Sem a distribuição milionária de emendas, deputados que aderiram ao toma lá, dá cá para votar em proposições governistas devem rever sua posição.

“Bolsonaro sobreviveu no Congresso Nacional desde o ano passado, apesar de sua popularidade ter despencado, por conta dessa ação absurda que é o orçamento secreto. São milhões e milhões em emendas para deputados que apertam o dedo nas propostas de Bolsonaro e evitam a tramitação do impeachment”, disse à Fórum, Alexandre Padilha (PT-SP).

Para o deputado, a suspensão da manobra pelo STF terá reflexos, sim, no apoio de congressistas a Bolsonaro.

“O fim do orçamento secreto desmonta não só a base parlamentar que vem votando projetos absurdos no Congresso Nacional, mas também desmonta o plano de Lira e outras lideranças do Centrão de reeleger uma grande bancada para influenciar e tentar inviabilizar o governo que vai assumir no pós-Bolsonaro”.

Suspensão do orçamento secreto “fere estabilidade de governo de criminosos”

Para Fernanda Melchionna (RS), vice-líder do PSOL na Câmara, o STF deve “ferir a estabilidade de um governo de criminosos” caso confirme a decisão de Rosa Weber pela suspensão do orçamento secreto.

“De forma mais imediata inviabiliza os ataques brutais contra o povo brasileiro, sobretudo a PEC-32 (Reforma administrativa), que sem o orçamento secreto se torna absolutamente inviável a mercantilização do serviço público. Mas, certamente, em um sentido mais amplo, fere estabilidade de um governo de criminosos”, afirmou.
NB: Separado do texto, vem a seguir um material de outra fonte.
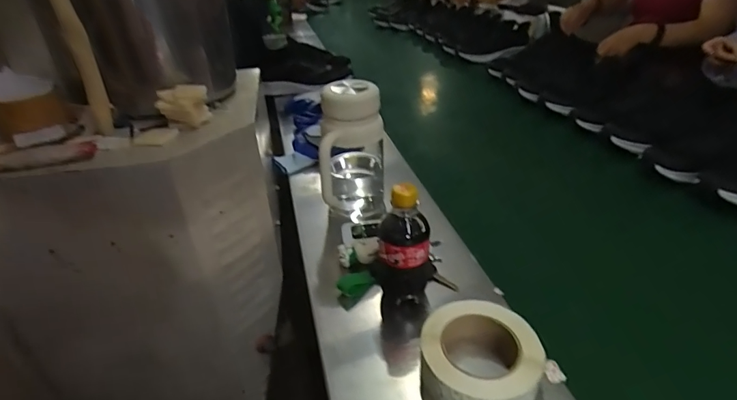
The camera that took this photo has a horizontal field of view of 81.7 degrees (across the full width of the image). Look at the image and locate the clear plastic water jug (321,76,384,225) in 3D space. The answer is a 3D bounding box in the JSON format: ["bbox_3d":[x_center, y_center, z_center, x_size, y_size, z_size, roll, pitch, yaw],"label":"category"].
[{"bbox_3d":[-0.025,-0.077,0.691,0.093,0.208,0.122,-1,32,3],"label":"clear plastic water jug"}]

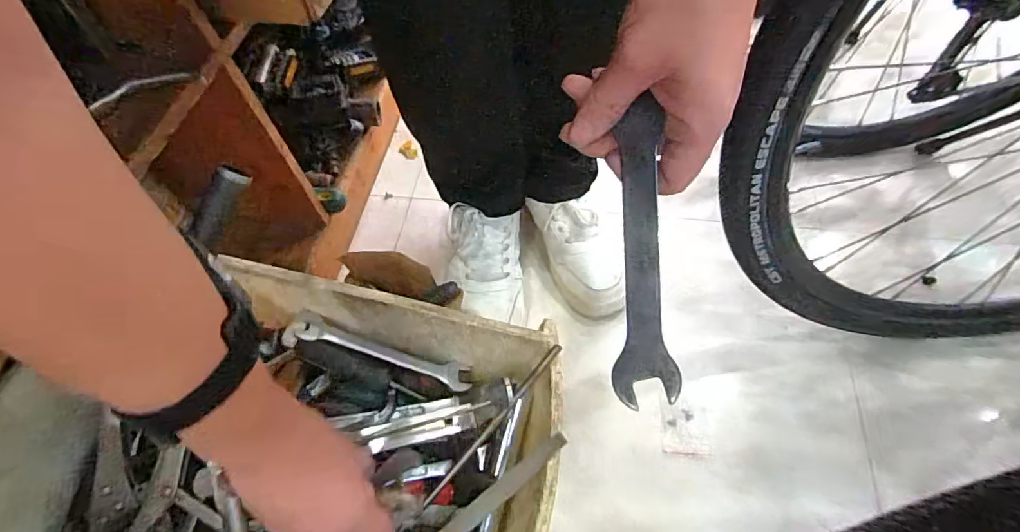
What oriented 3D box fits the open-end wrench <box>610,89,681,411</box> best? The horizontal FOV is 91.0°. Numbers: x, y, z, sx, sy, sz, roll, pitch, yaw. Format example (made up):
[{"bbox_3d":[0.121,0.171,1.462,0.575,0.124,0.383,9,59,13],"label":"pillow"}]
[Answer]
[{"bbox_3d":[0.074,-0.006,0.291,0.035,0.006,0.171,-4,91,29],"label":"open-end wrench"}]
Para a deputada, a suspensão, no entanto, não deve inflenciar nas pretensões políticas de construção de uma chapa de extrema-direita entre setores do Centrão e Bolsonaro.
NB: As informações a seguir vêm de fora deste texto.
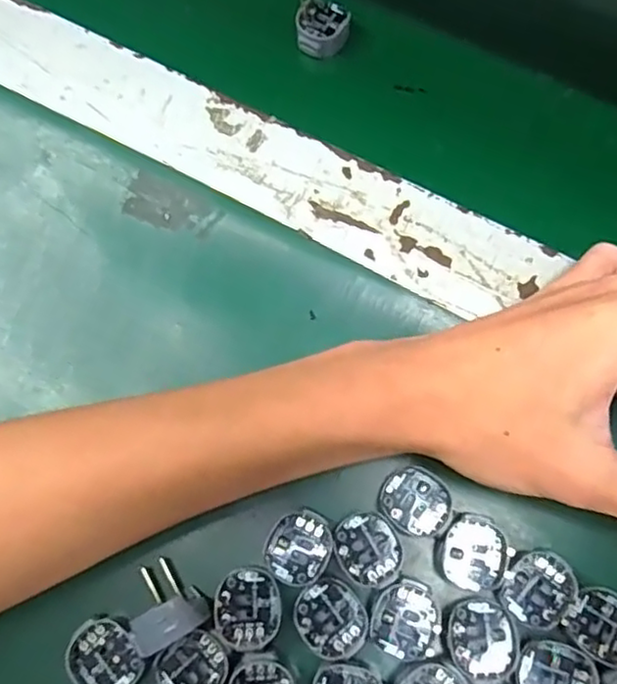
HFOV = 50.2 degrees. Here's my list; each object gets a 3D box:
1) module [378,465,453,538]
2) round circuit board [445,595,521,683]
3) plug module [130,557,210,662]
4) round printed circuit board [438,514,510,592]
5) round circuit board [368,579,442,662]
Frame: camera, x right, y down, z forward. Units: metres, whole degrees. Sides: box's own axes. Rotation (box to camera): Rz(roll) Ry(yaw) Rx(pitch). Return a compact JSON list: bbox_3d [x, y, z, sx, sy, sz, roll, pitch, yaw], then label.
[{"bbox_3d":[0.042,0.062,0.257,0.027,0.004,0.025,23,75,8],"label":"module"},{"bbox_3d":[0.065,0.110,0.243,0.026,0.004,0.030,-19,73,-4],"label":"round circuit board"},{"bbox_3d":[-0.053,0.096,0.243,0.026,0.018,0.026,-32,75,-8],"label":"plug module"},{"bbox_3d":[0.064,0.080,0.251,0.025,0.004,0.027,-1,73,2],"label":"round printed circuit board"},{"bbox_3d":[0.036,0.104,0.246,0.024,0.004,0.027,23,75,9],"label":"round circuit board"}]

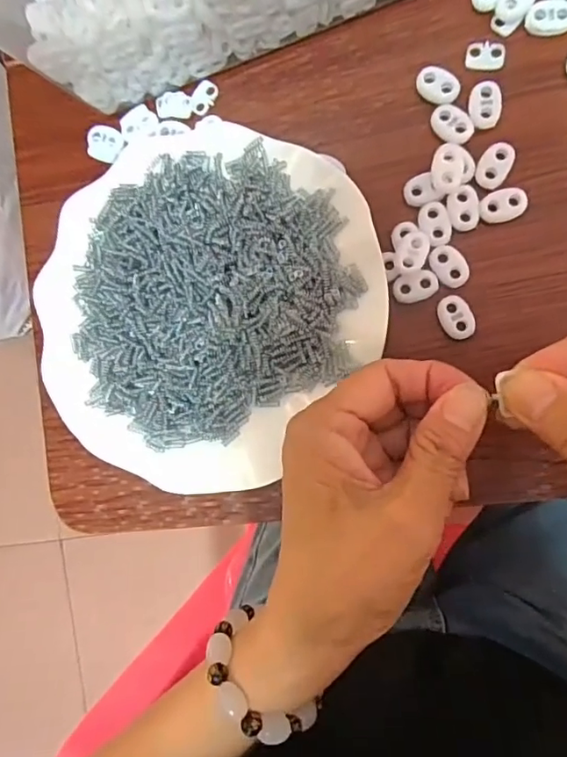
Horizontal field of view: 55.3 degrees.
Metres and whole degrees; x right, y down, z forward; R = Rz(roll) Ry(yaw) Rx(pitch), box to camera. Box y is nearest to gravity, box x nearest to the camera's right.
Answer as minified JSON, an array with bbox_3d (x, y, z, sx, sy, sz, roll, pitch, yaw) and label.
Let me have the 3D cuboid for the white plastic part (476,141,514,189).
[{"bbox_3d":[0.106,-0.107,0.270,0.014,0.004,0.024,27,96,10],"label":"white plastic part"}]

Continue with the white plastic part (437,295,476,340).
[{"bbox_3d":[0.088,-0.031,0.274,0.015,0.004,0.023,-26,85,11],"label":"white plastic part"}]

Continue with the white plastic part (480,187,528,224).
[{"bbox_3d":[0.110,-0.086,0.270,0.022,0.004,0.016,-14,88,12],"label":"white plastic part"}]

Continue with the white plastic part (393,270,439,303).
[{"bbox_3d":[0.068,-0.047,0.276,0.022,0.007,0.015,-14,88,12],"label":"white plastic part"}]

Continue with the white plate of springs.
[{"bbox_3d":[-0.045,-0.041,0.291,0.171,0.021,0.179,0,90,12],"label":"white plate of springs"}]

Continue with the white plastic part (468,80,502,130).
[{"bbox_3d":[0.101,-0.138,0.272,0.016,0.004,0.022,1,91,12],"label":"white plastic part"}]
“Lira segue sendo o principal aliado de Bolsonaro e eles costuram uma chapa presidencial da extrema-direita. Como a decisão do impeachment está muito na mão dele, tenho a impressão que pode abrir caminho no conjunto, por outros não terem uma vinculação imediata e dependem do toma lá, dá cá”, diz a deputada, que insiste, no entanto, na mobilização nas ruas para forçar a derrubada do presidente.
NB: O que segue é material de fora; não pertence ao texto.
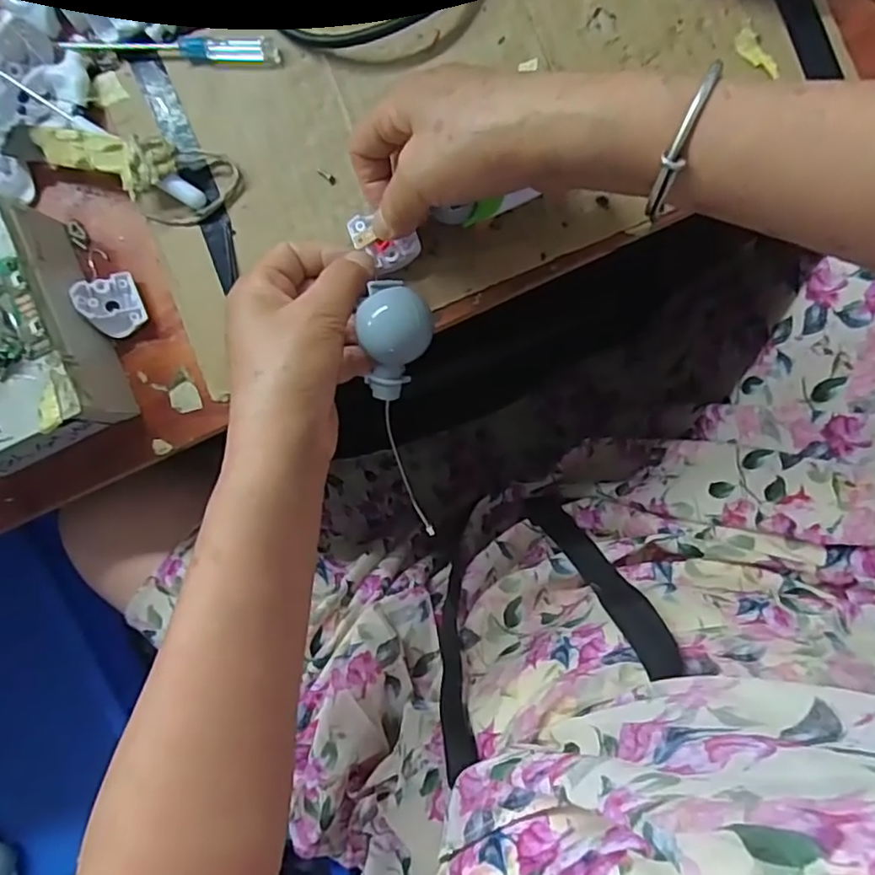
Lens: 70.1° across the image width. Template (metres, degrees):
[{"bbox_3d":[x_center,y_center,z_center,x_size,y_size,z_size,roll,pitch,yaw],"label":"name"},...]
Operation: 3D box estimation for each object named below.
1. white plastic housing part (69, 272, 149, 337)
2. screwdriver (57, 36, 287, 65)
[{"bbox_3d":[-0.180,-0.073,0.346,0.033,0.007,0.033,0,90,-29],"label":"white plastic housing part"},{"bbox_3d":[-0.144,-0.209,0.336,0.118,0.010,0.013,5,92,8],"label":"screwdriver"}]

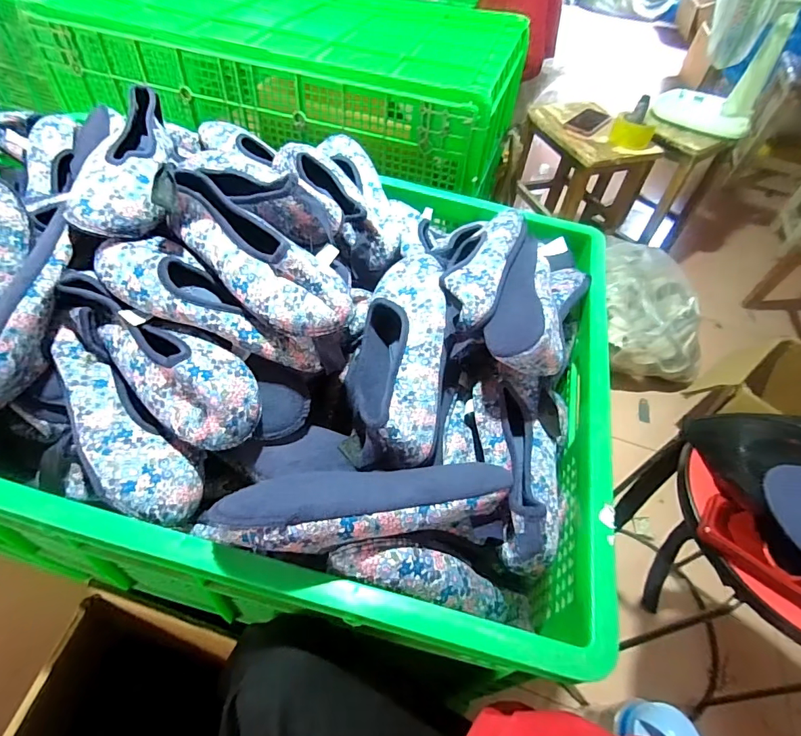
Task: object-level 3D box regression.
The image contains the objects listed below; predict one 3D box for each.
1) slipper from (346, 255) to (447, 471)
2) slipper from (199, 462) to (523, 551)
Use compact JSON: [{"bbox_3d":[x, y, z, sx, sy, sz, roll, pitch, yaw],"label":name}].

“Nada subistitui a necessidade das ruas, da nossa mobilização, da pressão para se construir um grande 20 de novembro, como luta do movimento negro contra o racismo estrutural, mas também como um fora, Bolsonaro – que também é parte da agenda antirracista no país”.

Fim da emenda do relator

Para o líder do PT na Câmara, Elvino Bohn Gass (PT-RS), além da suspensão do orçamento secreto pelo STF é fundamental que se extingua a emenda do relator, artifício de distribuição de recursos que fica sob alçada do relator do orçamento e abre brecha para a manobra de compra de votos capitaneada por Arthur Lira e Jair Bolsonaro.

“Nós não podemos mais criar dois tipos de deputados: um que é do governo e outro da oposição. A metodologia para liberar recursos para parlamentares que são da base do governo, que não têm consistência em seus projetos, que são anti-povo, é o desvirtuamento total da política brasileira”.

Para ele, sem as emendas é possível fazer debates que tenham foco na qualidade de vida da população.

“Ai sím é possível fazer uma fiscalização sobre os atos criminosos do governo e se abra um processo de impeachment”, diz Bohn Gass.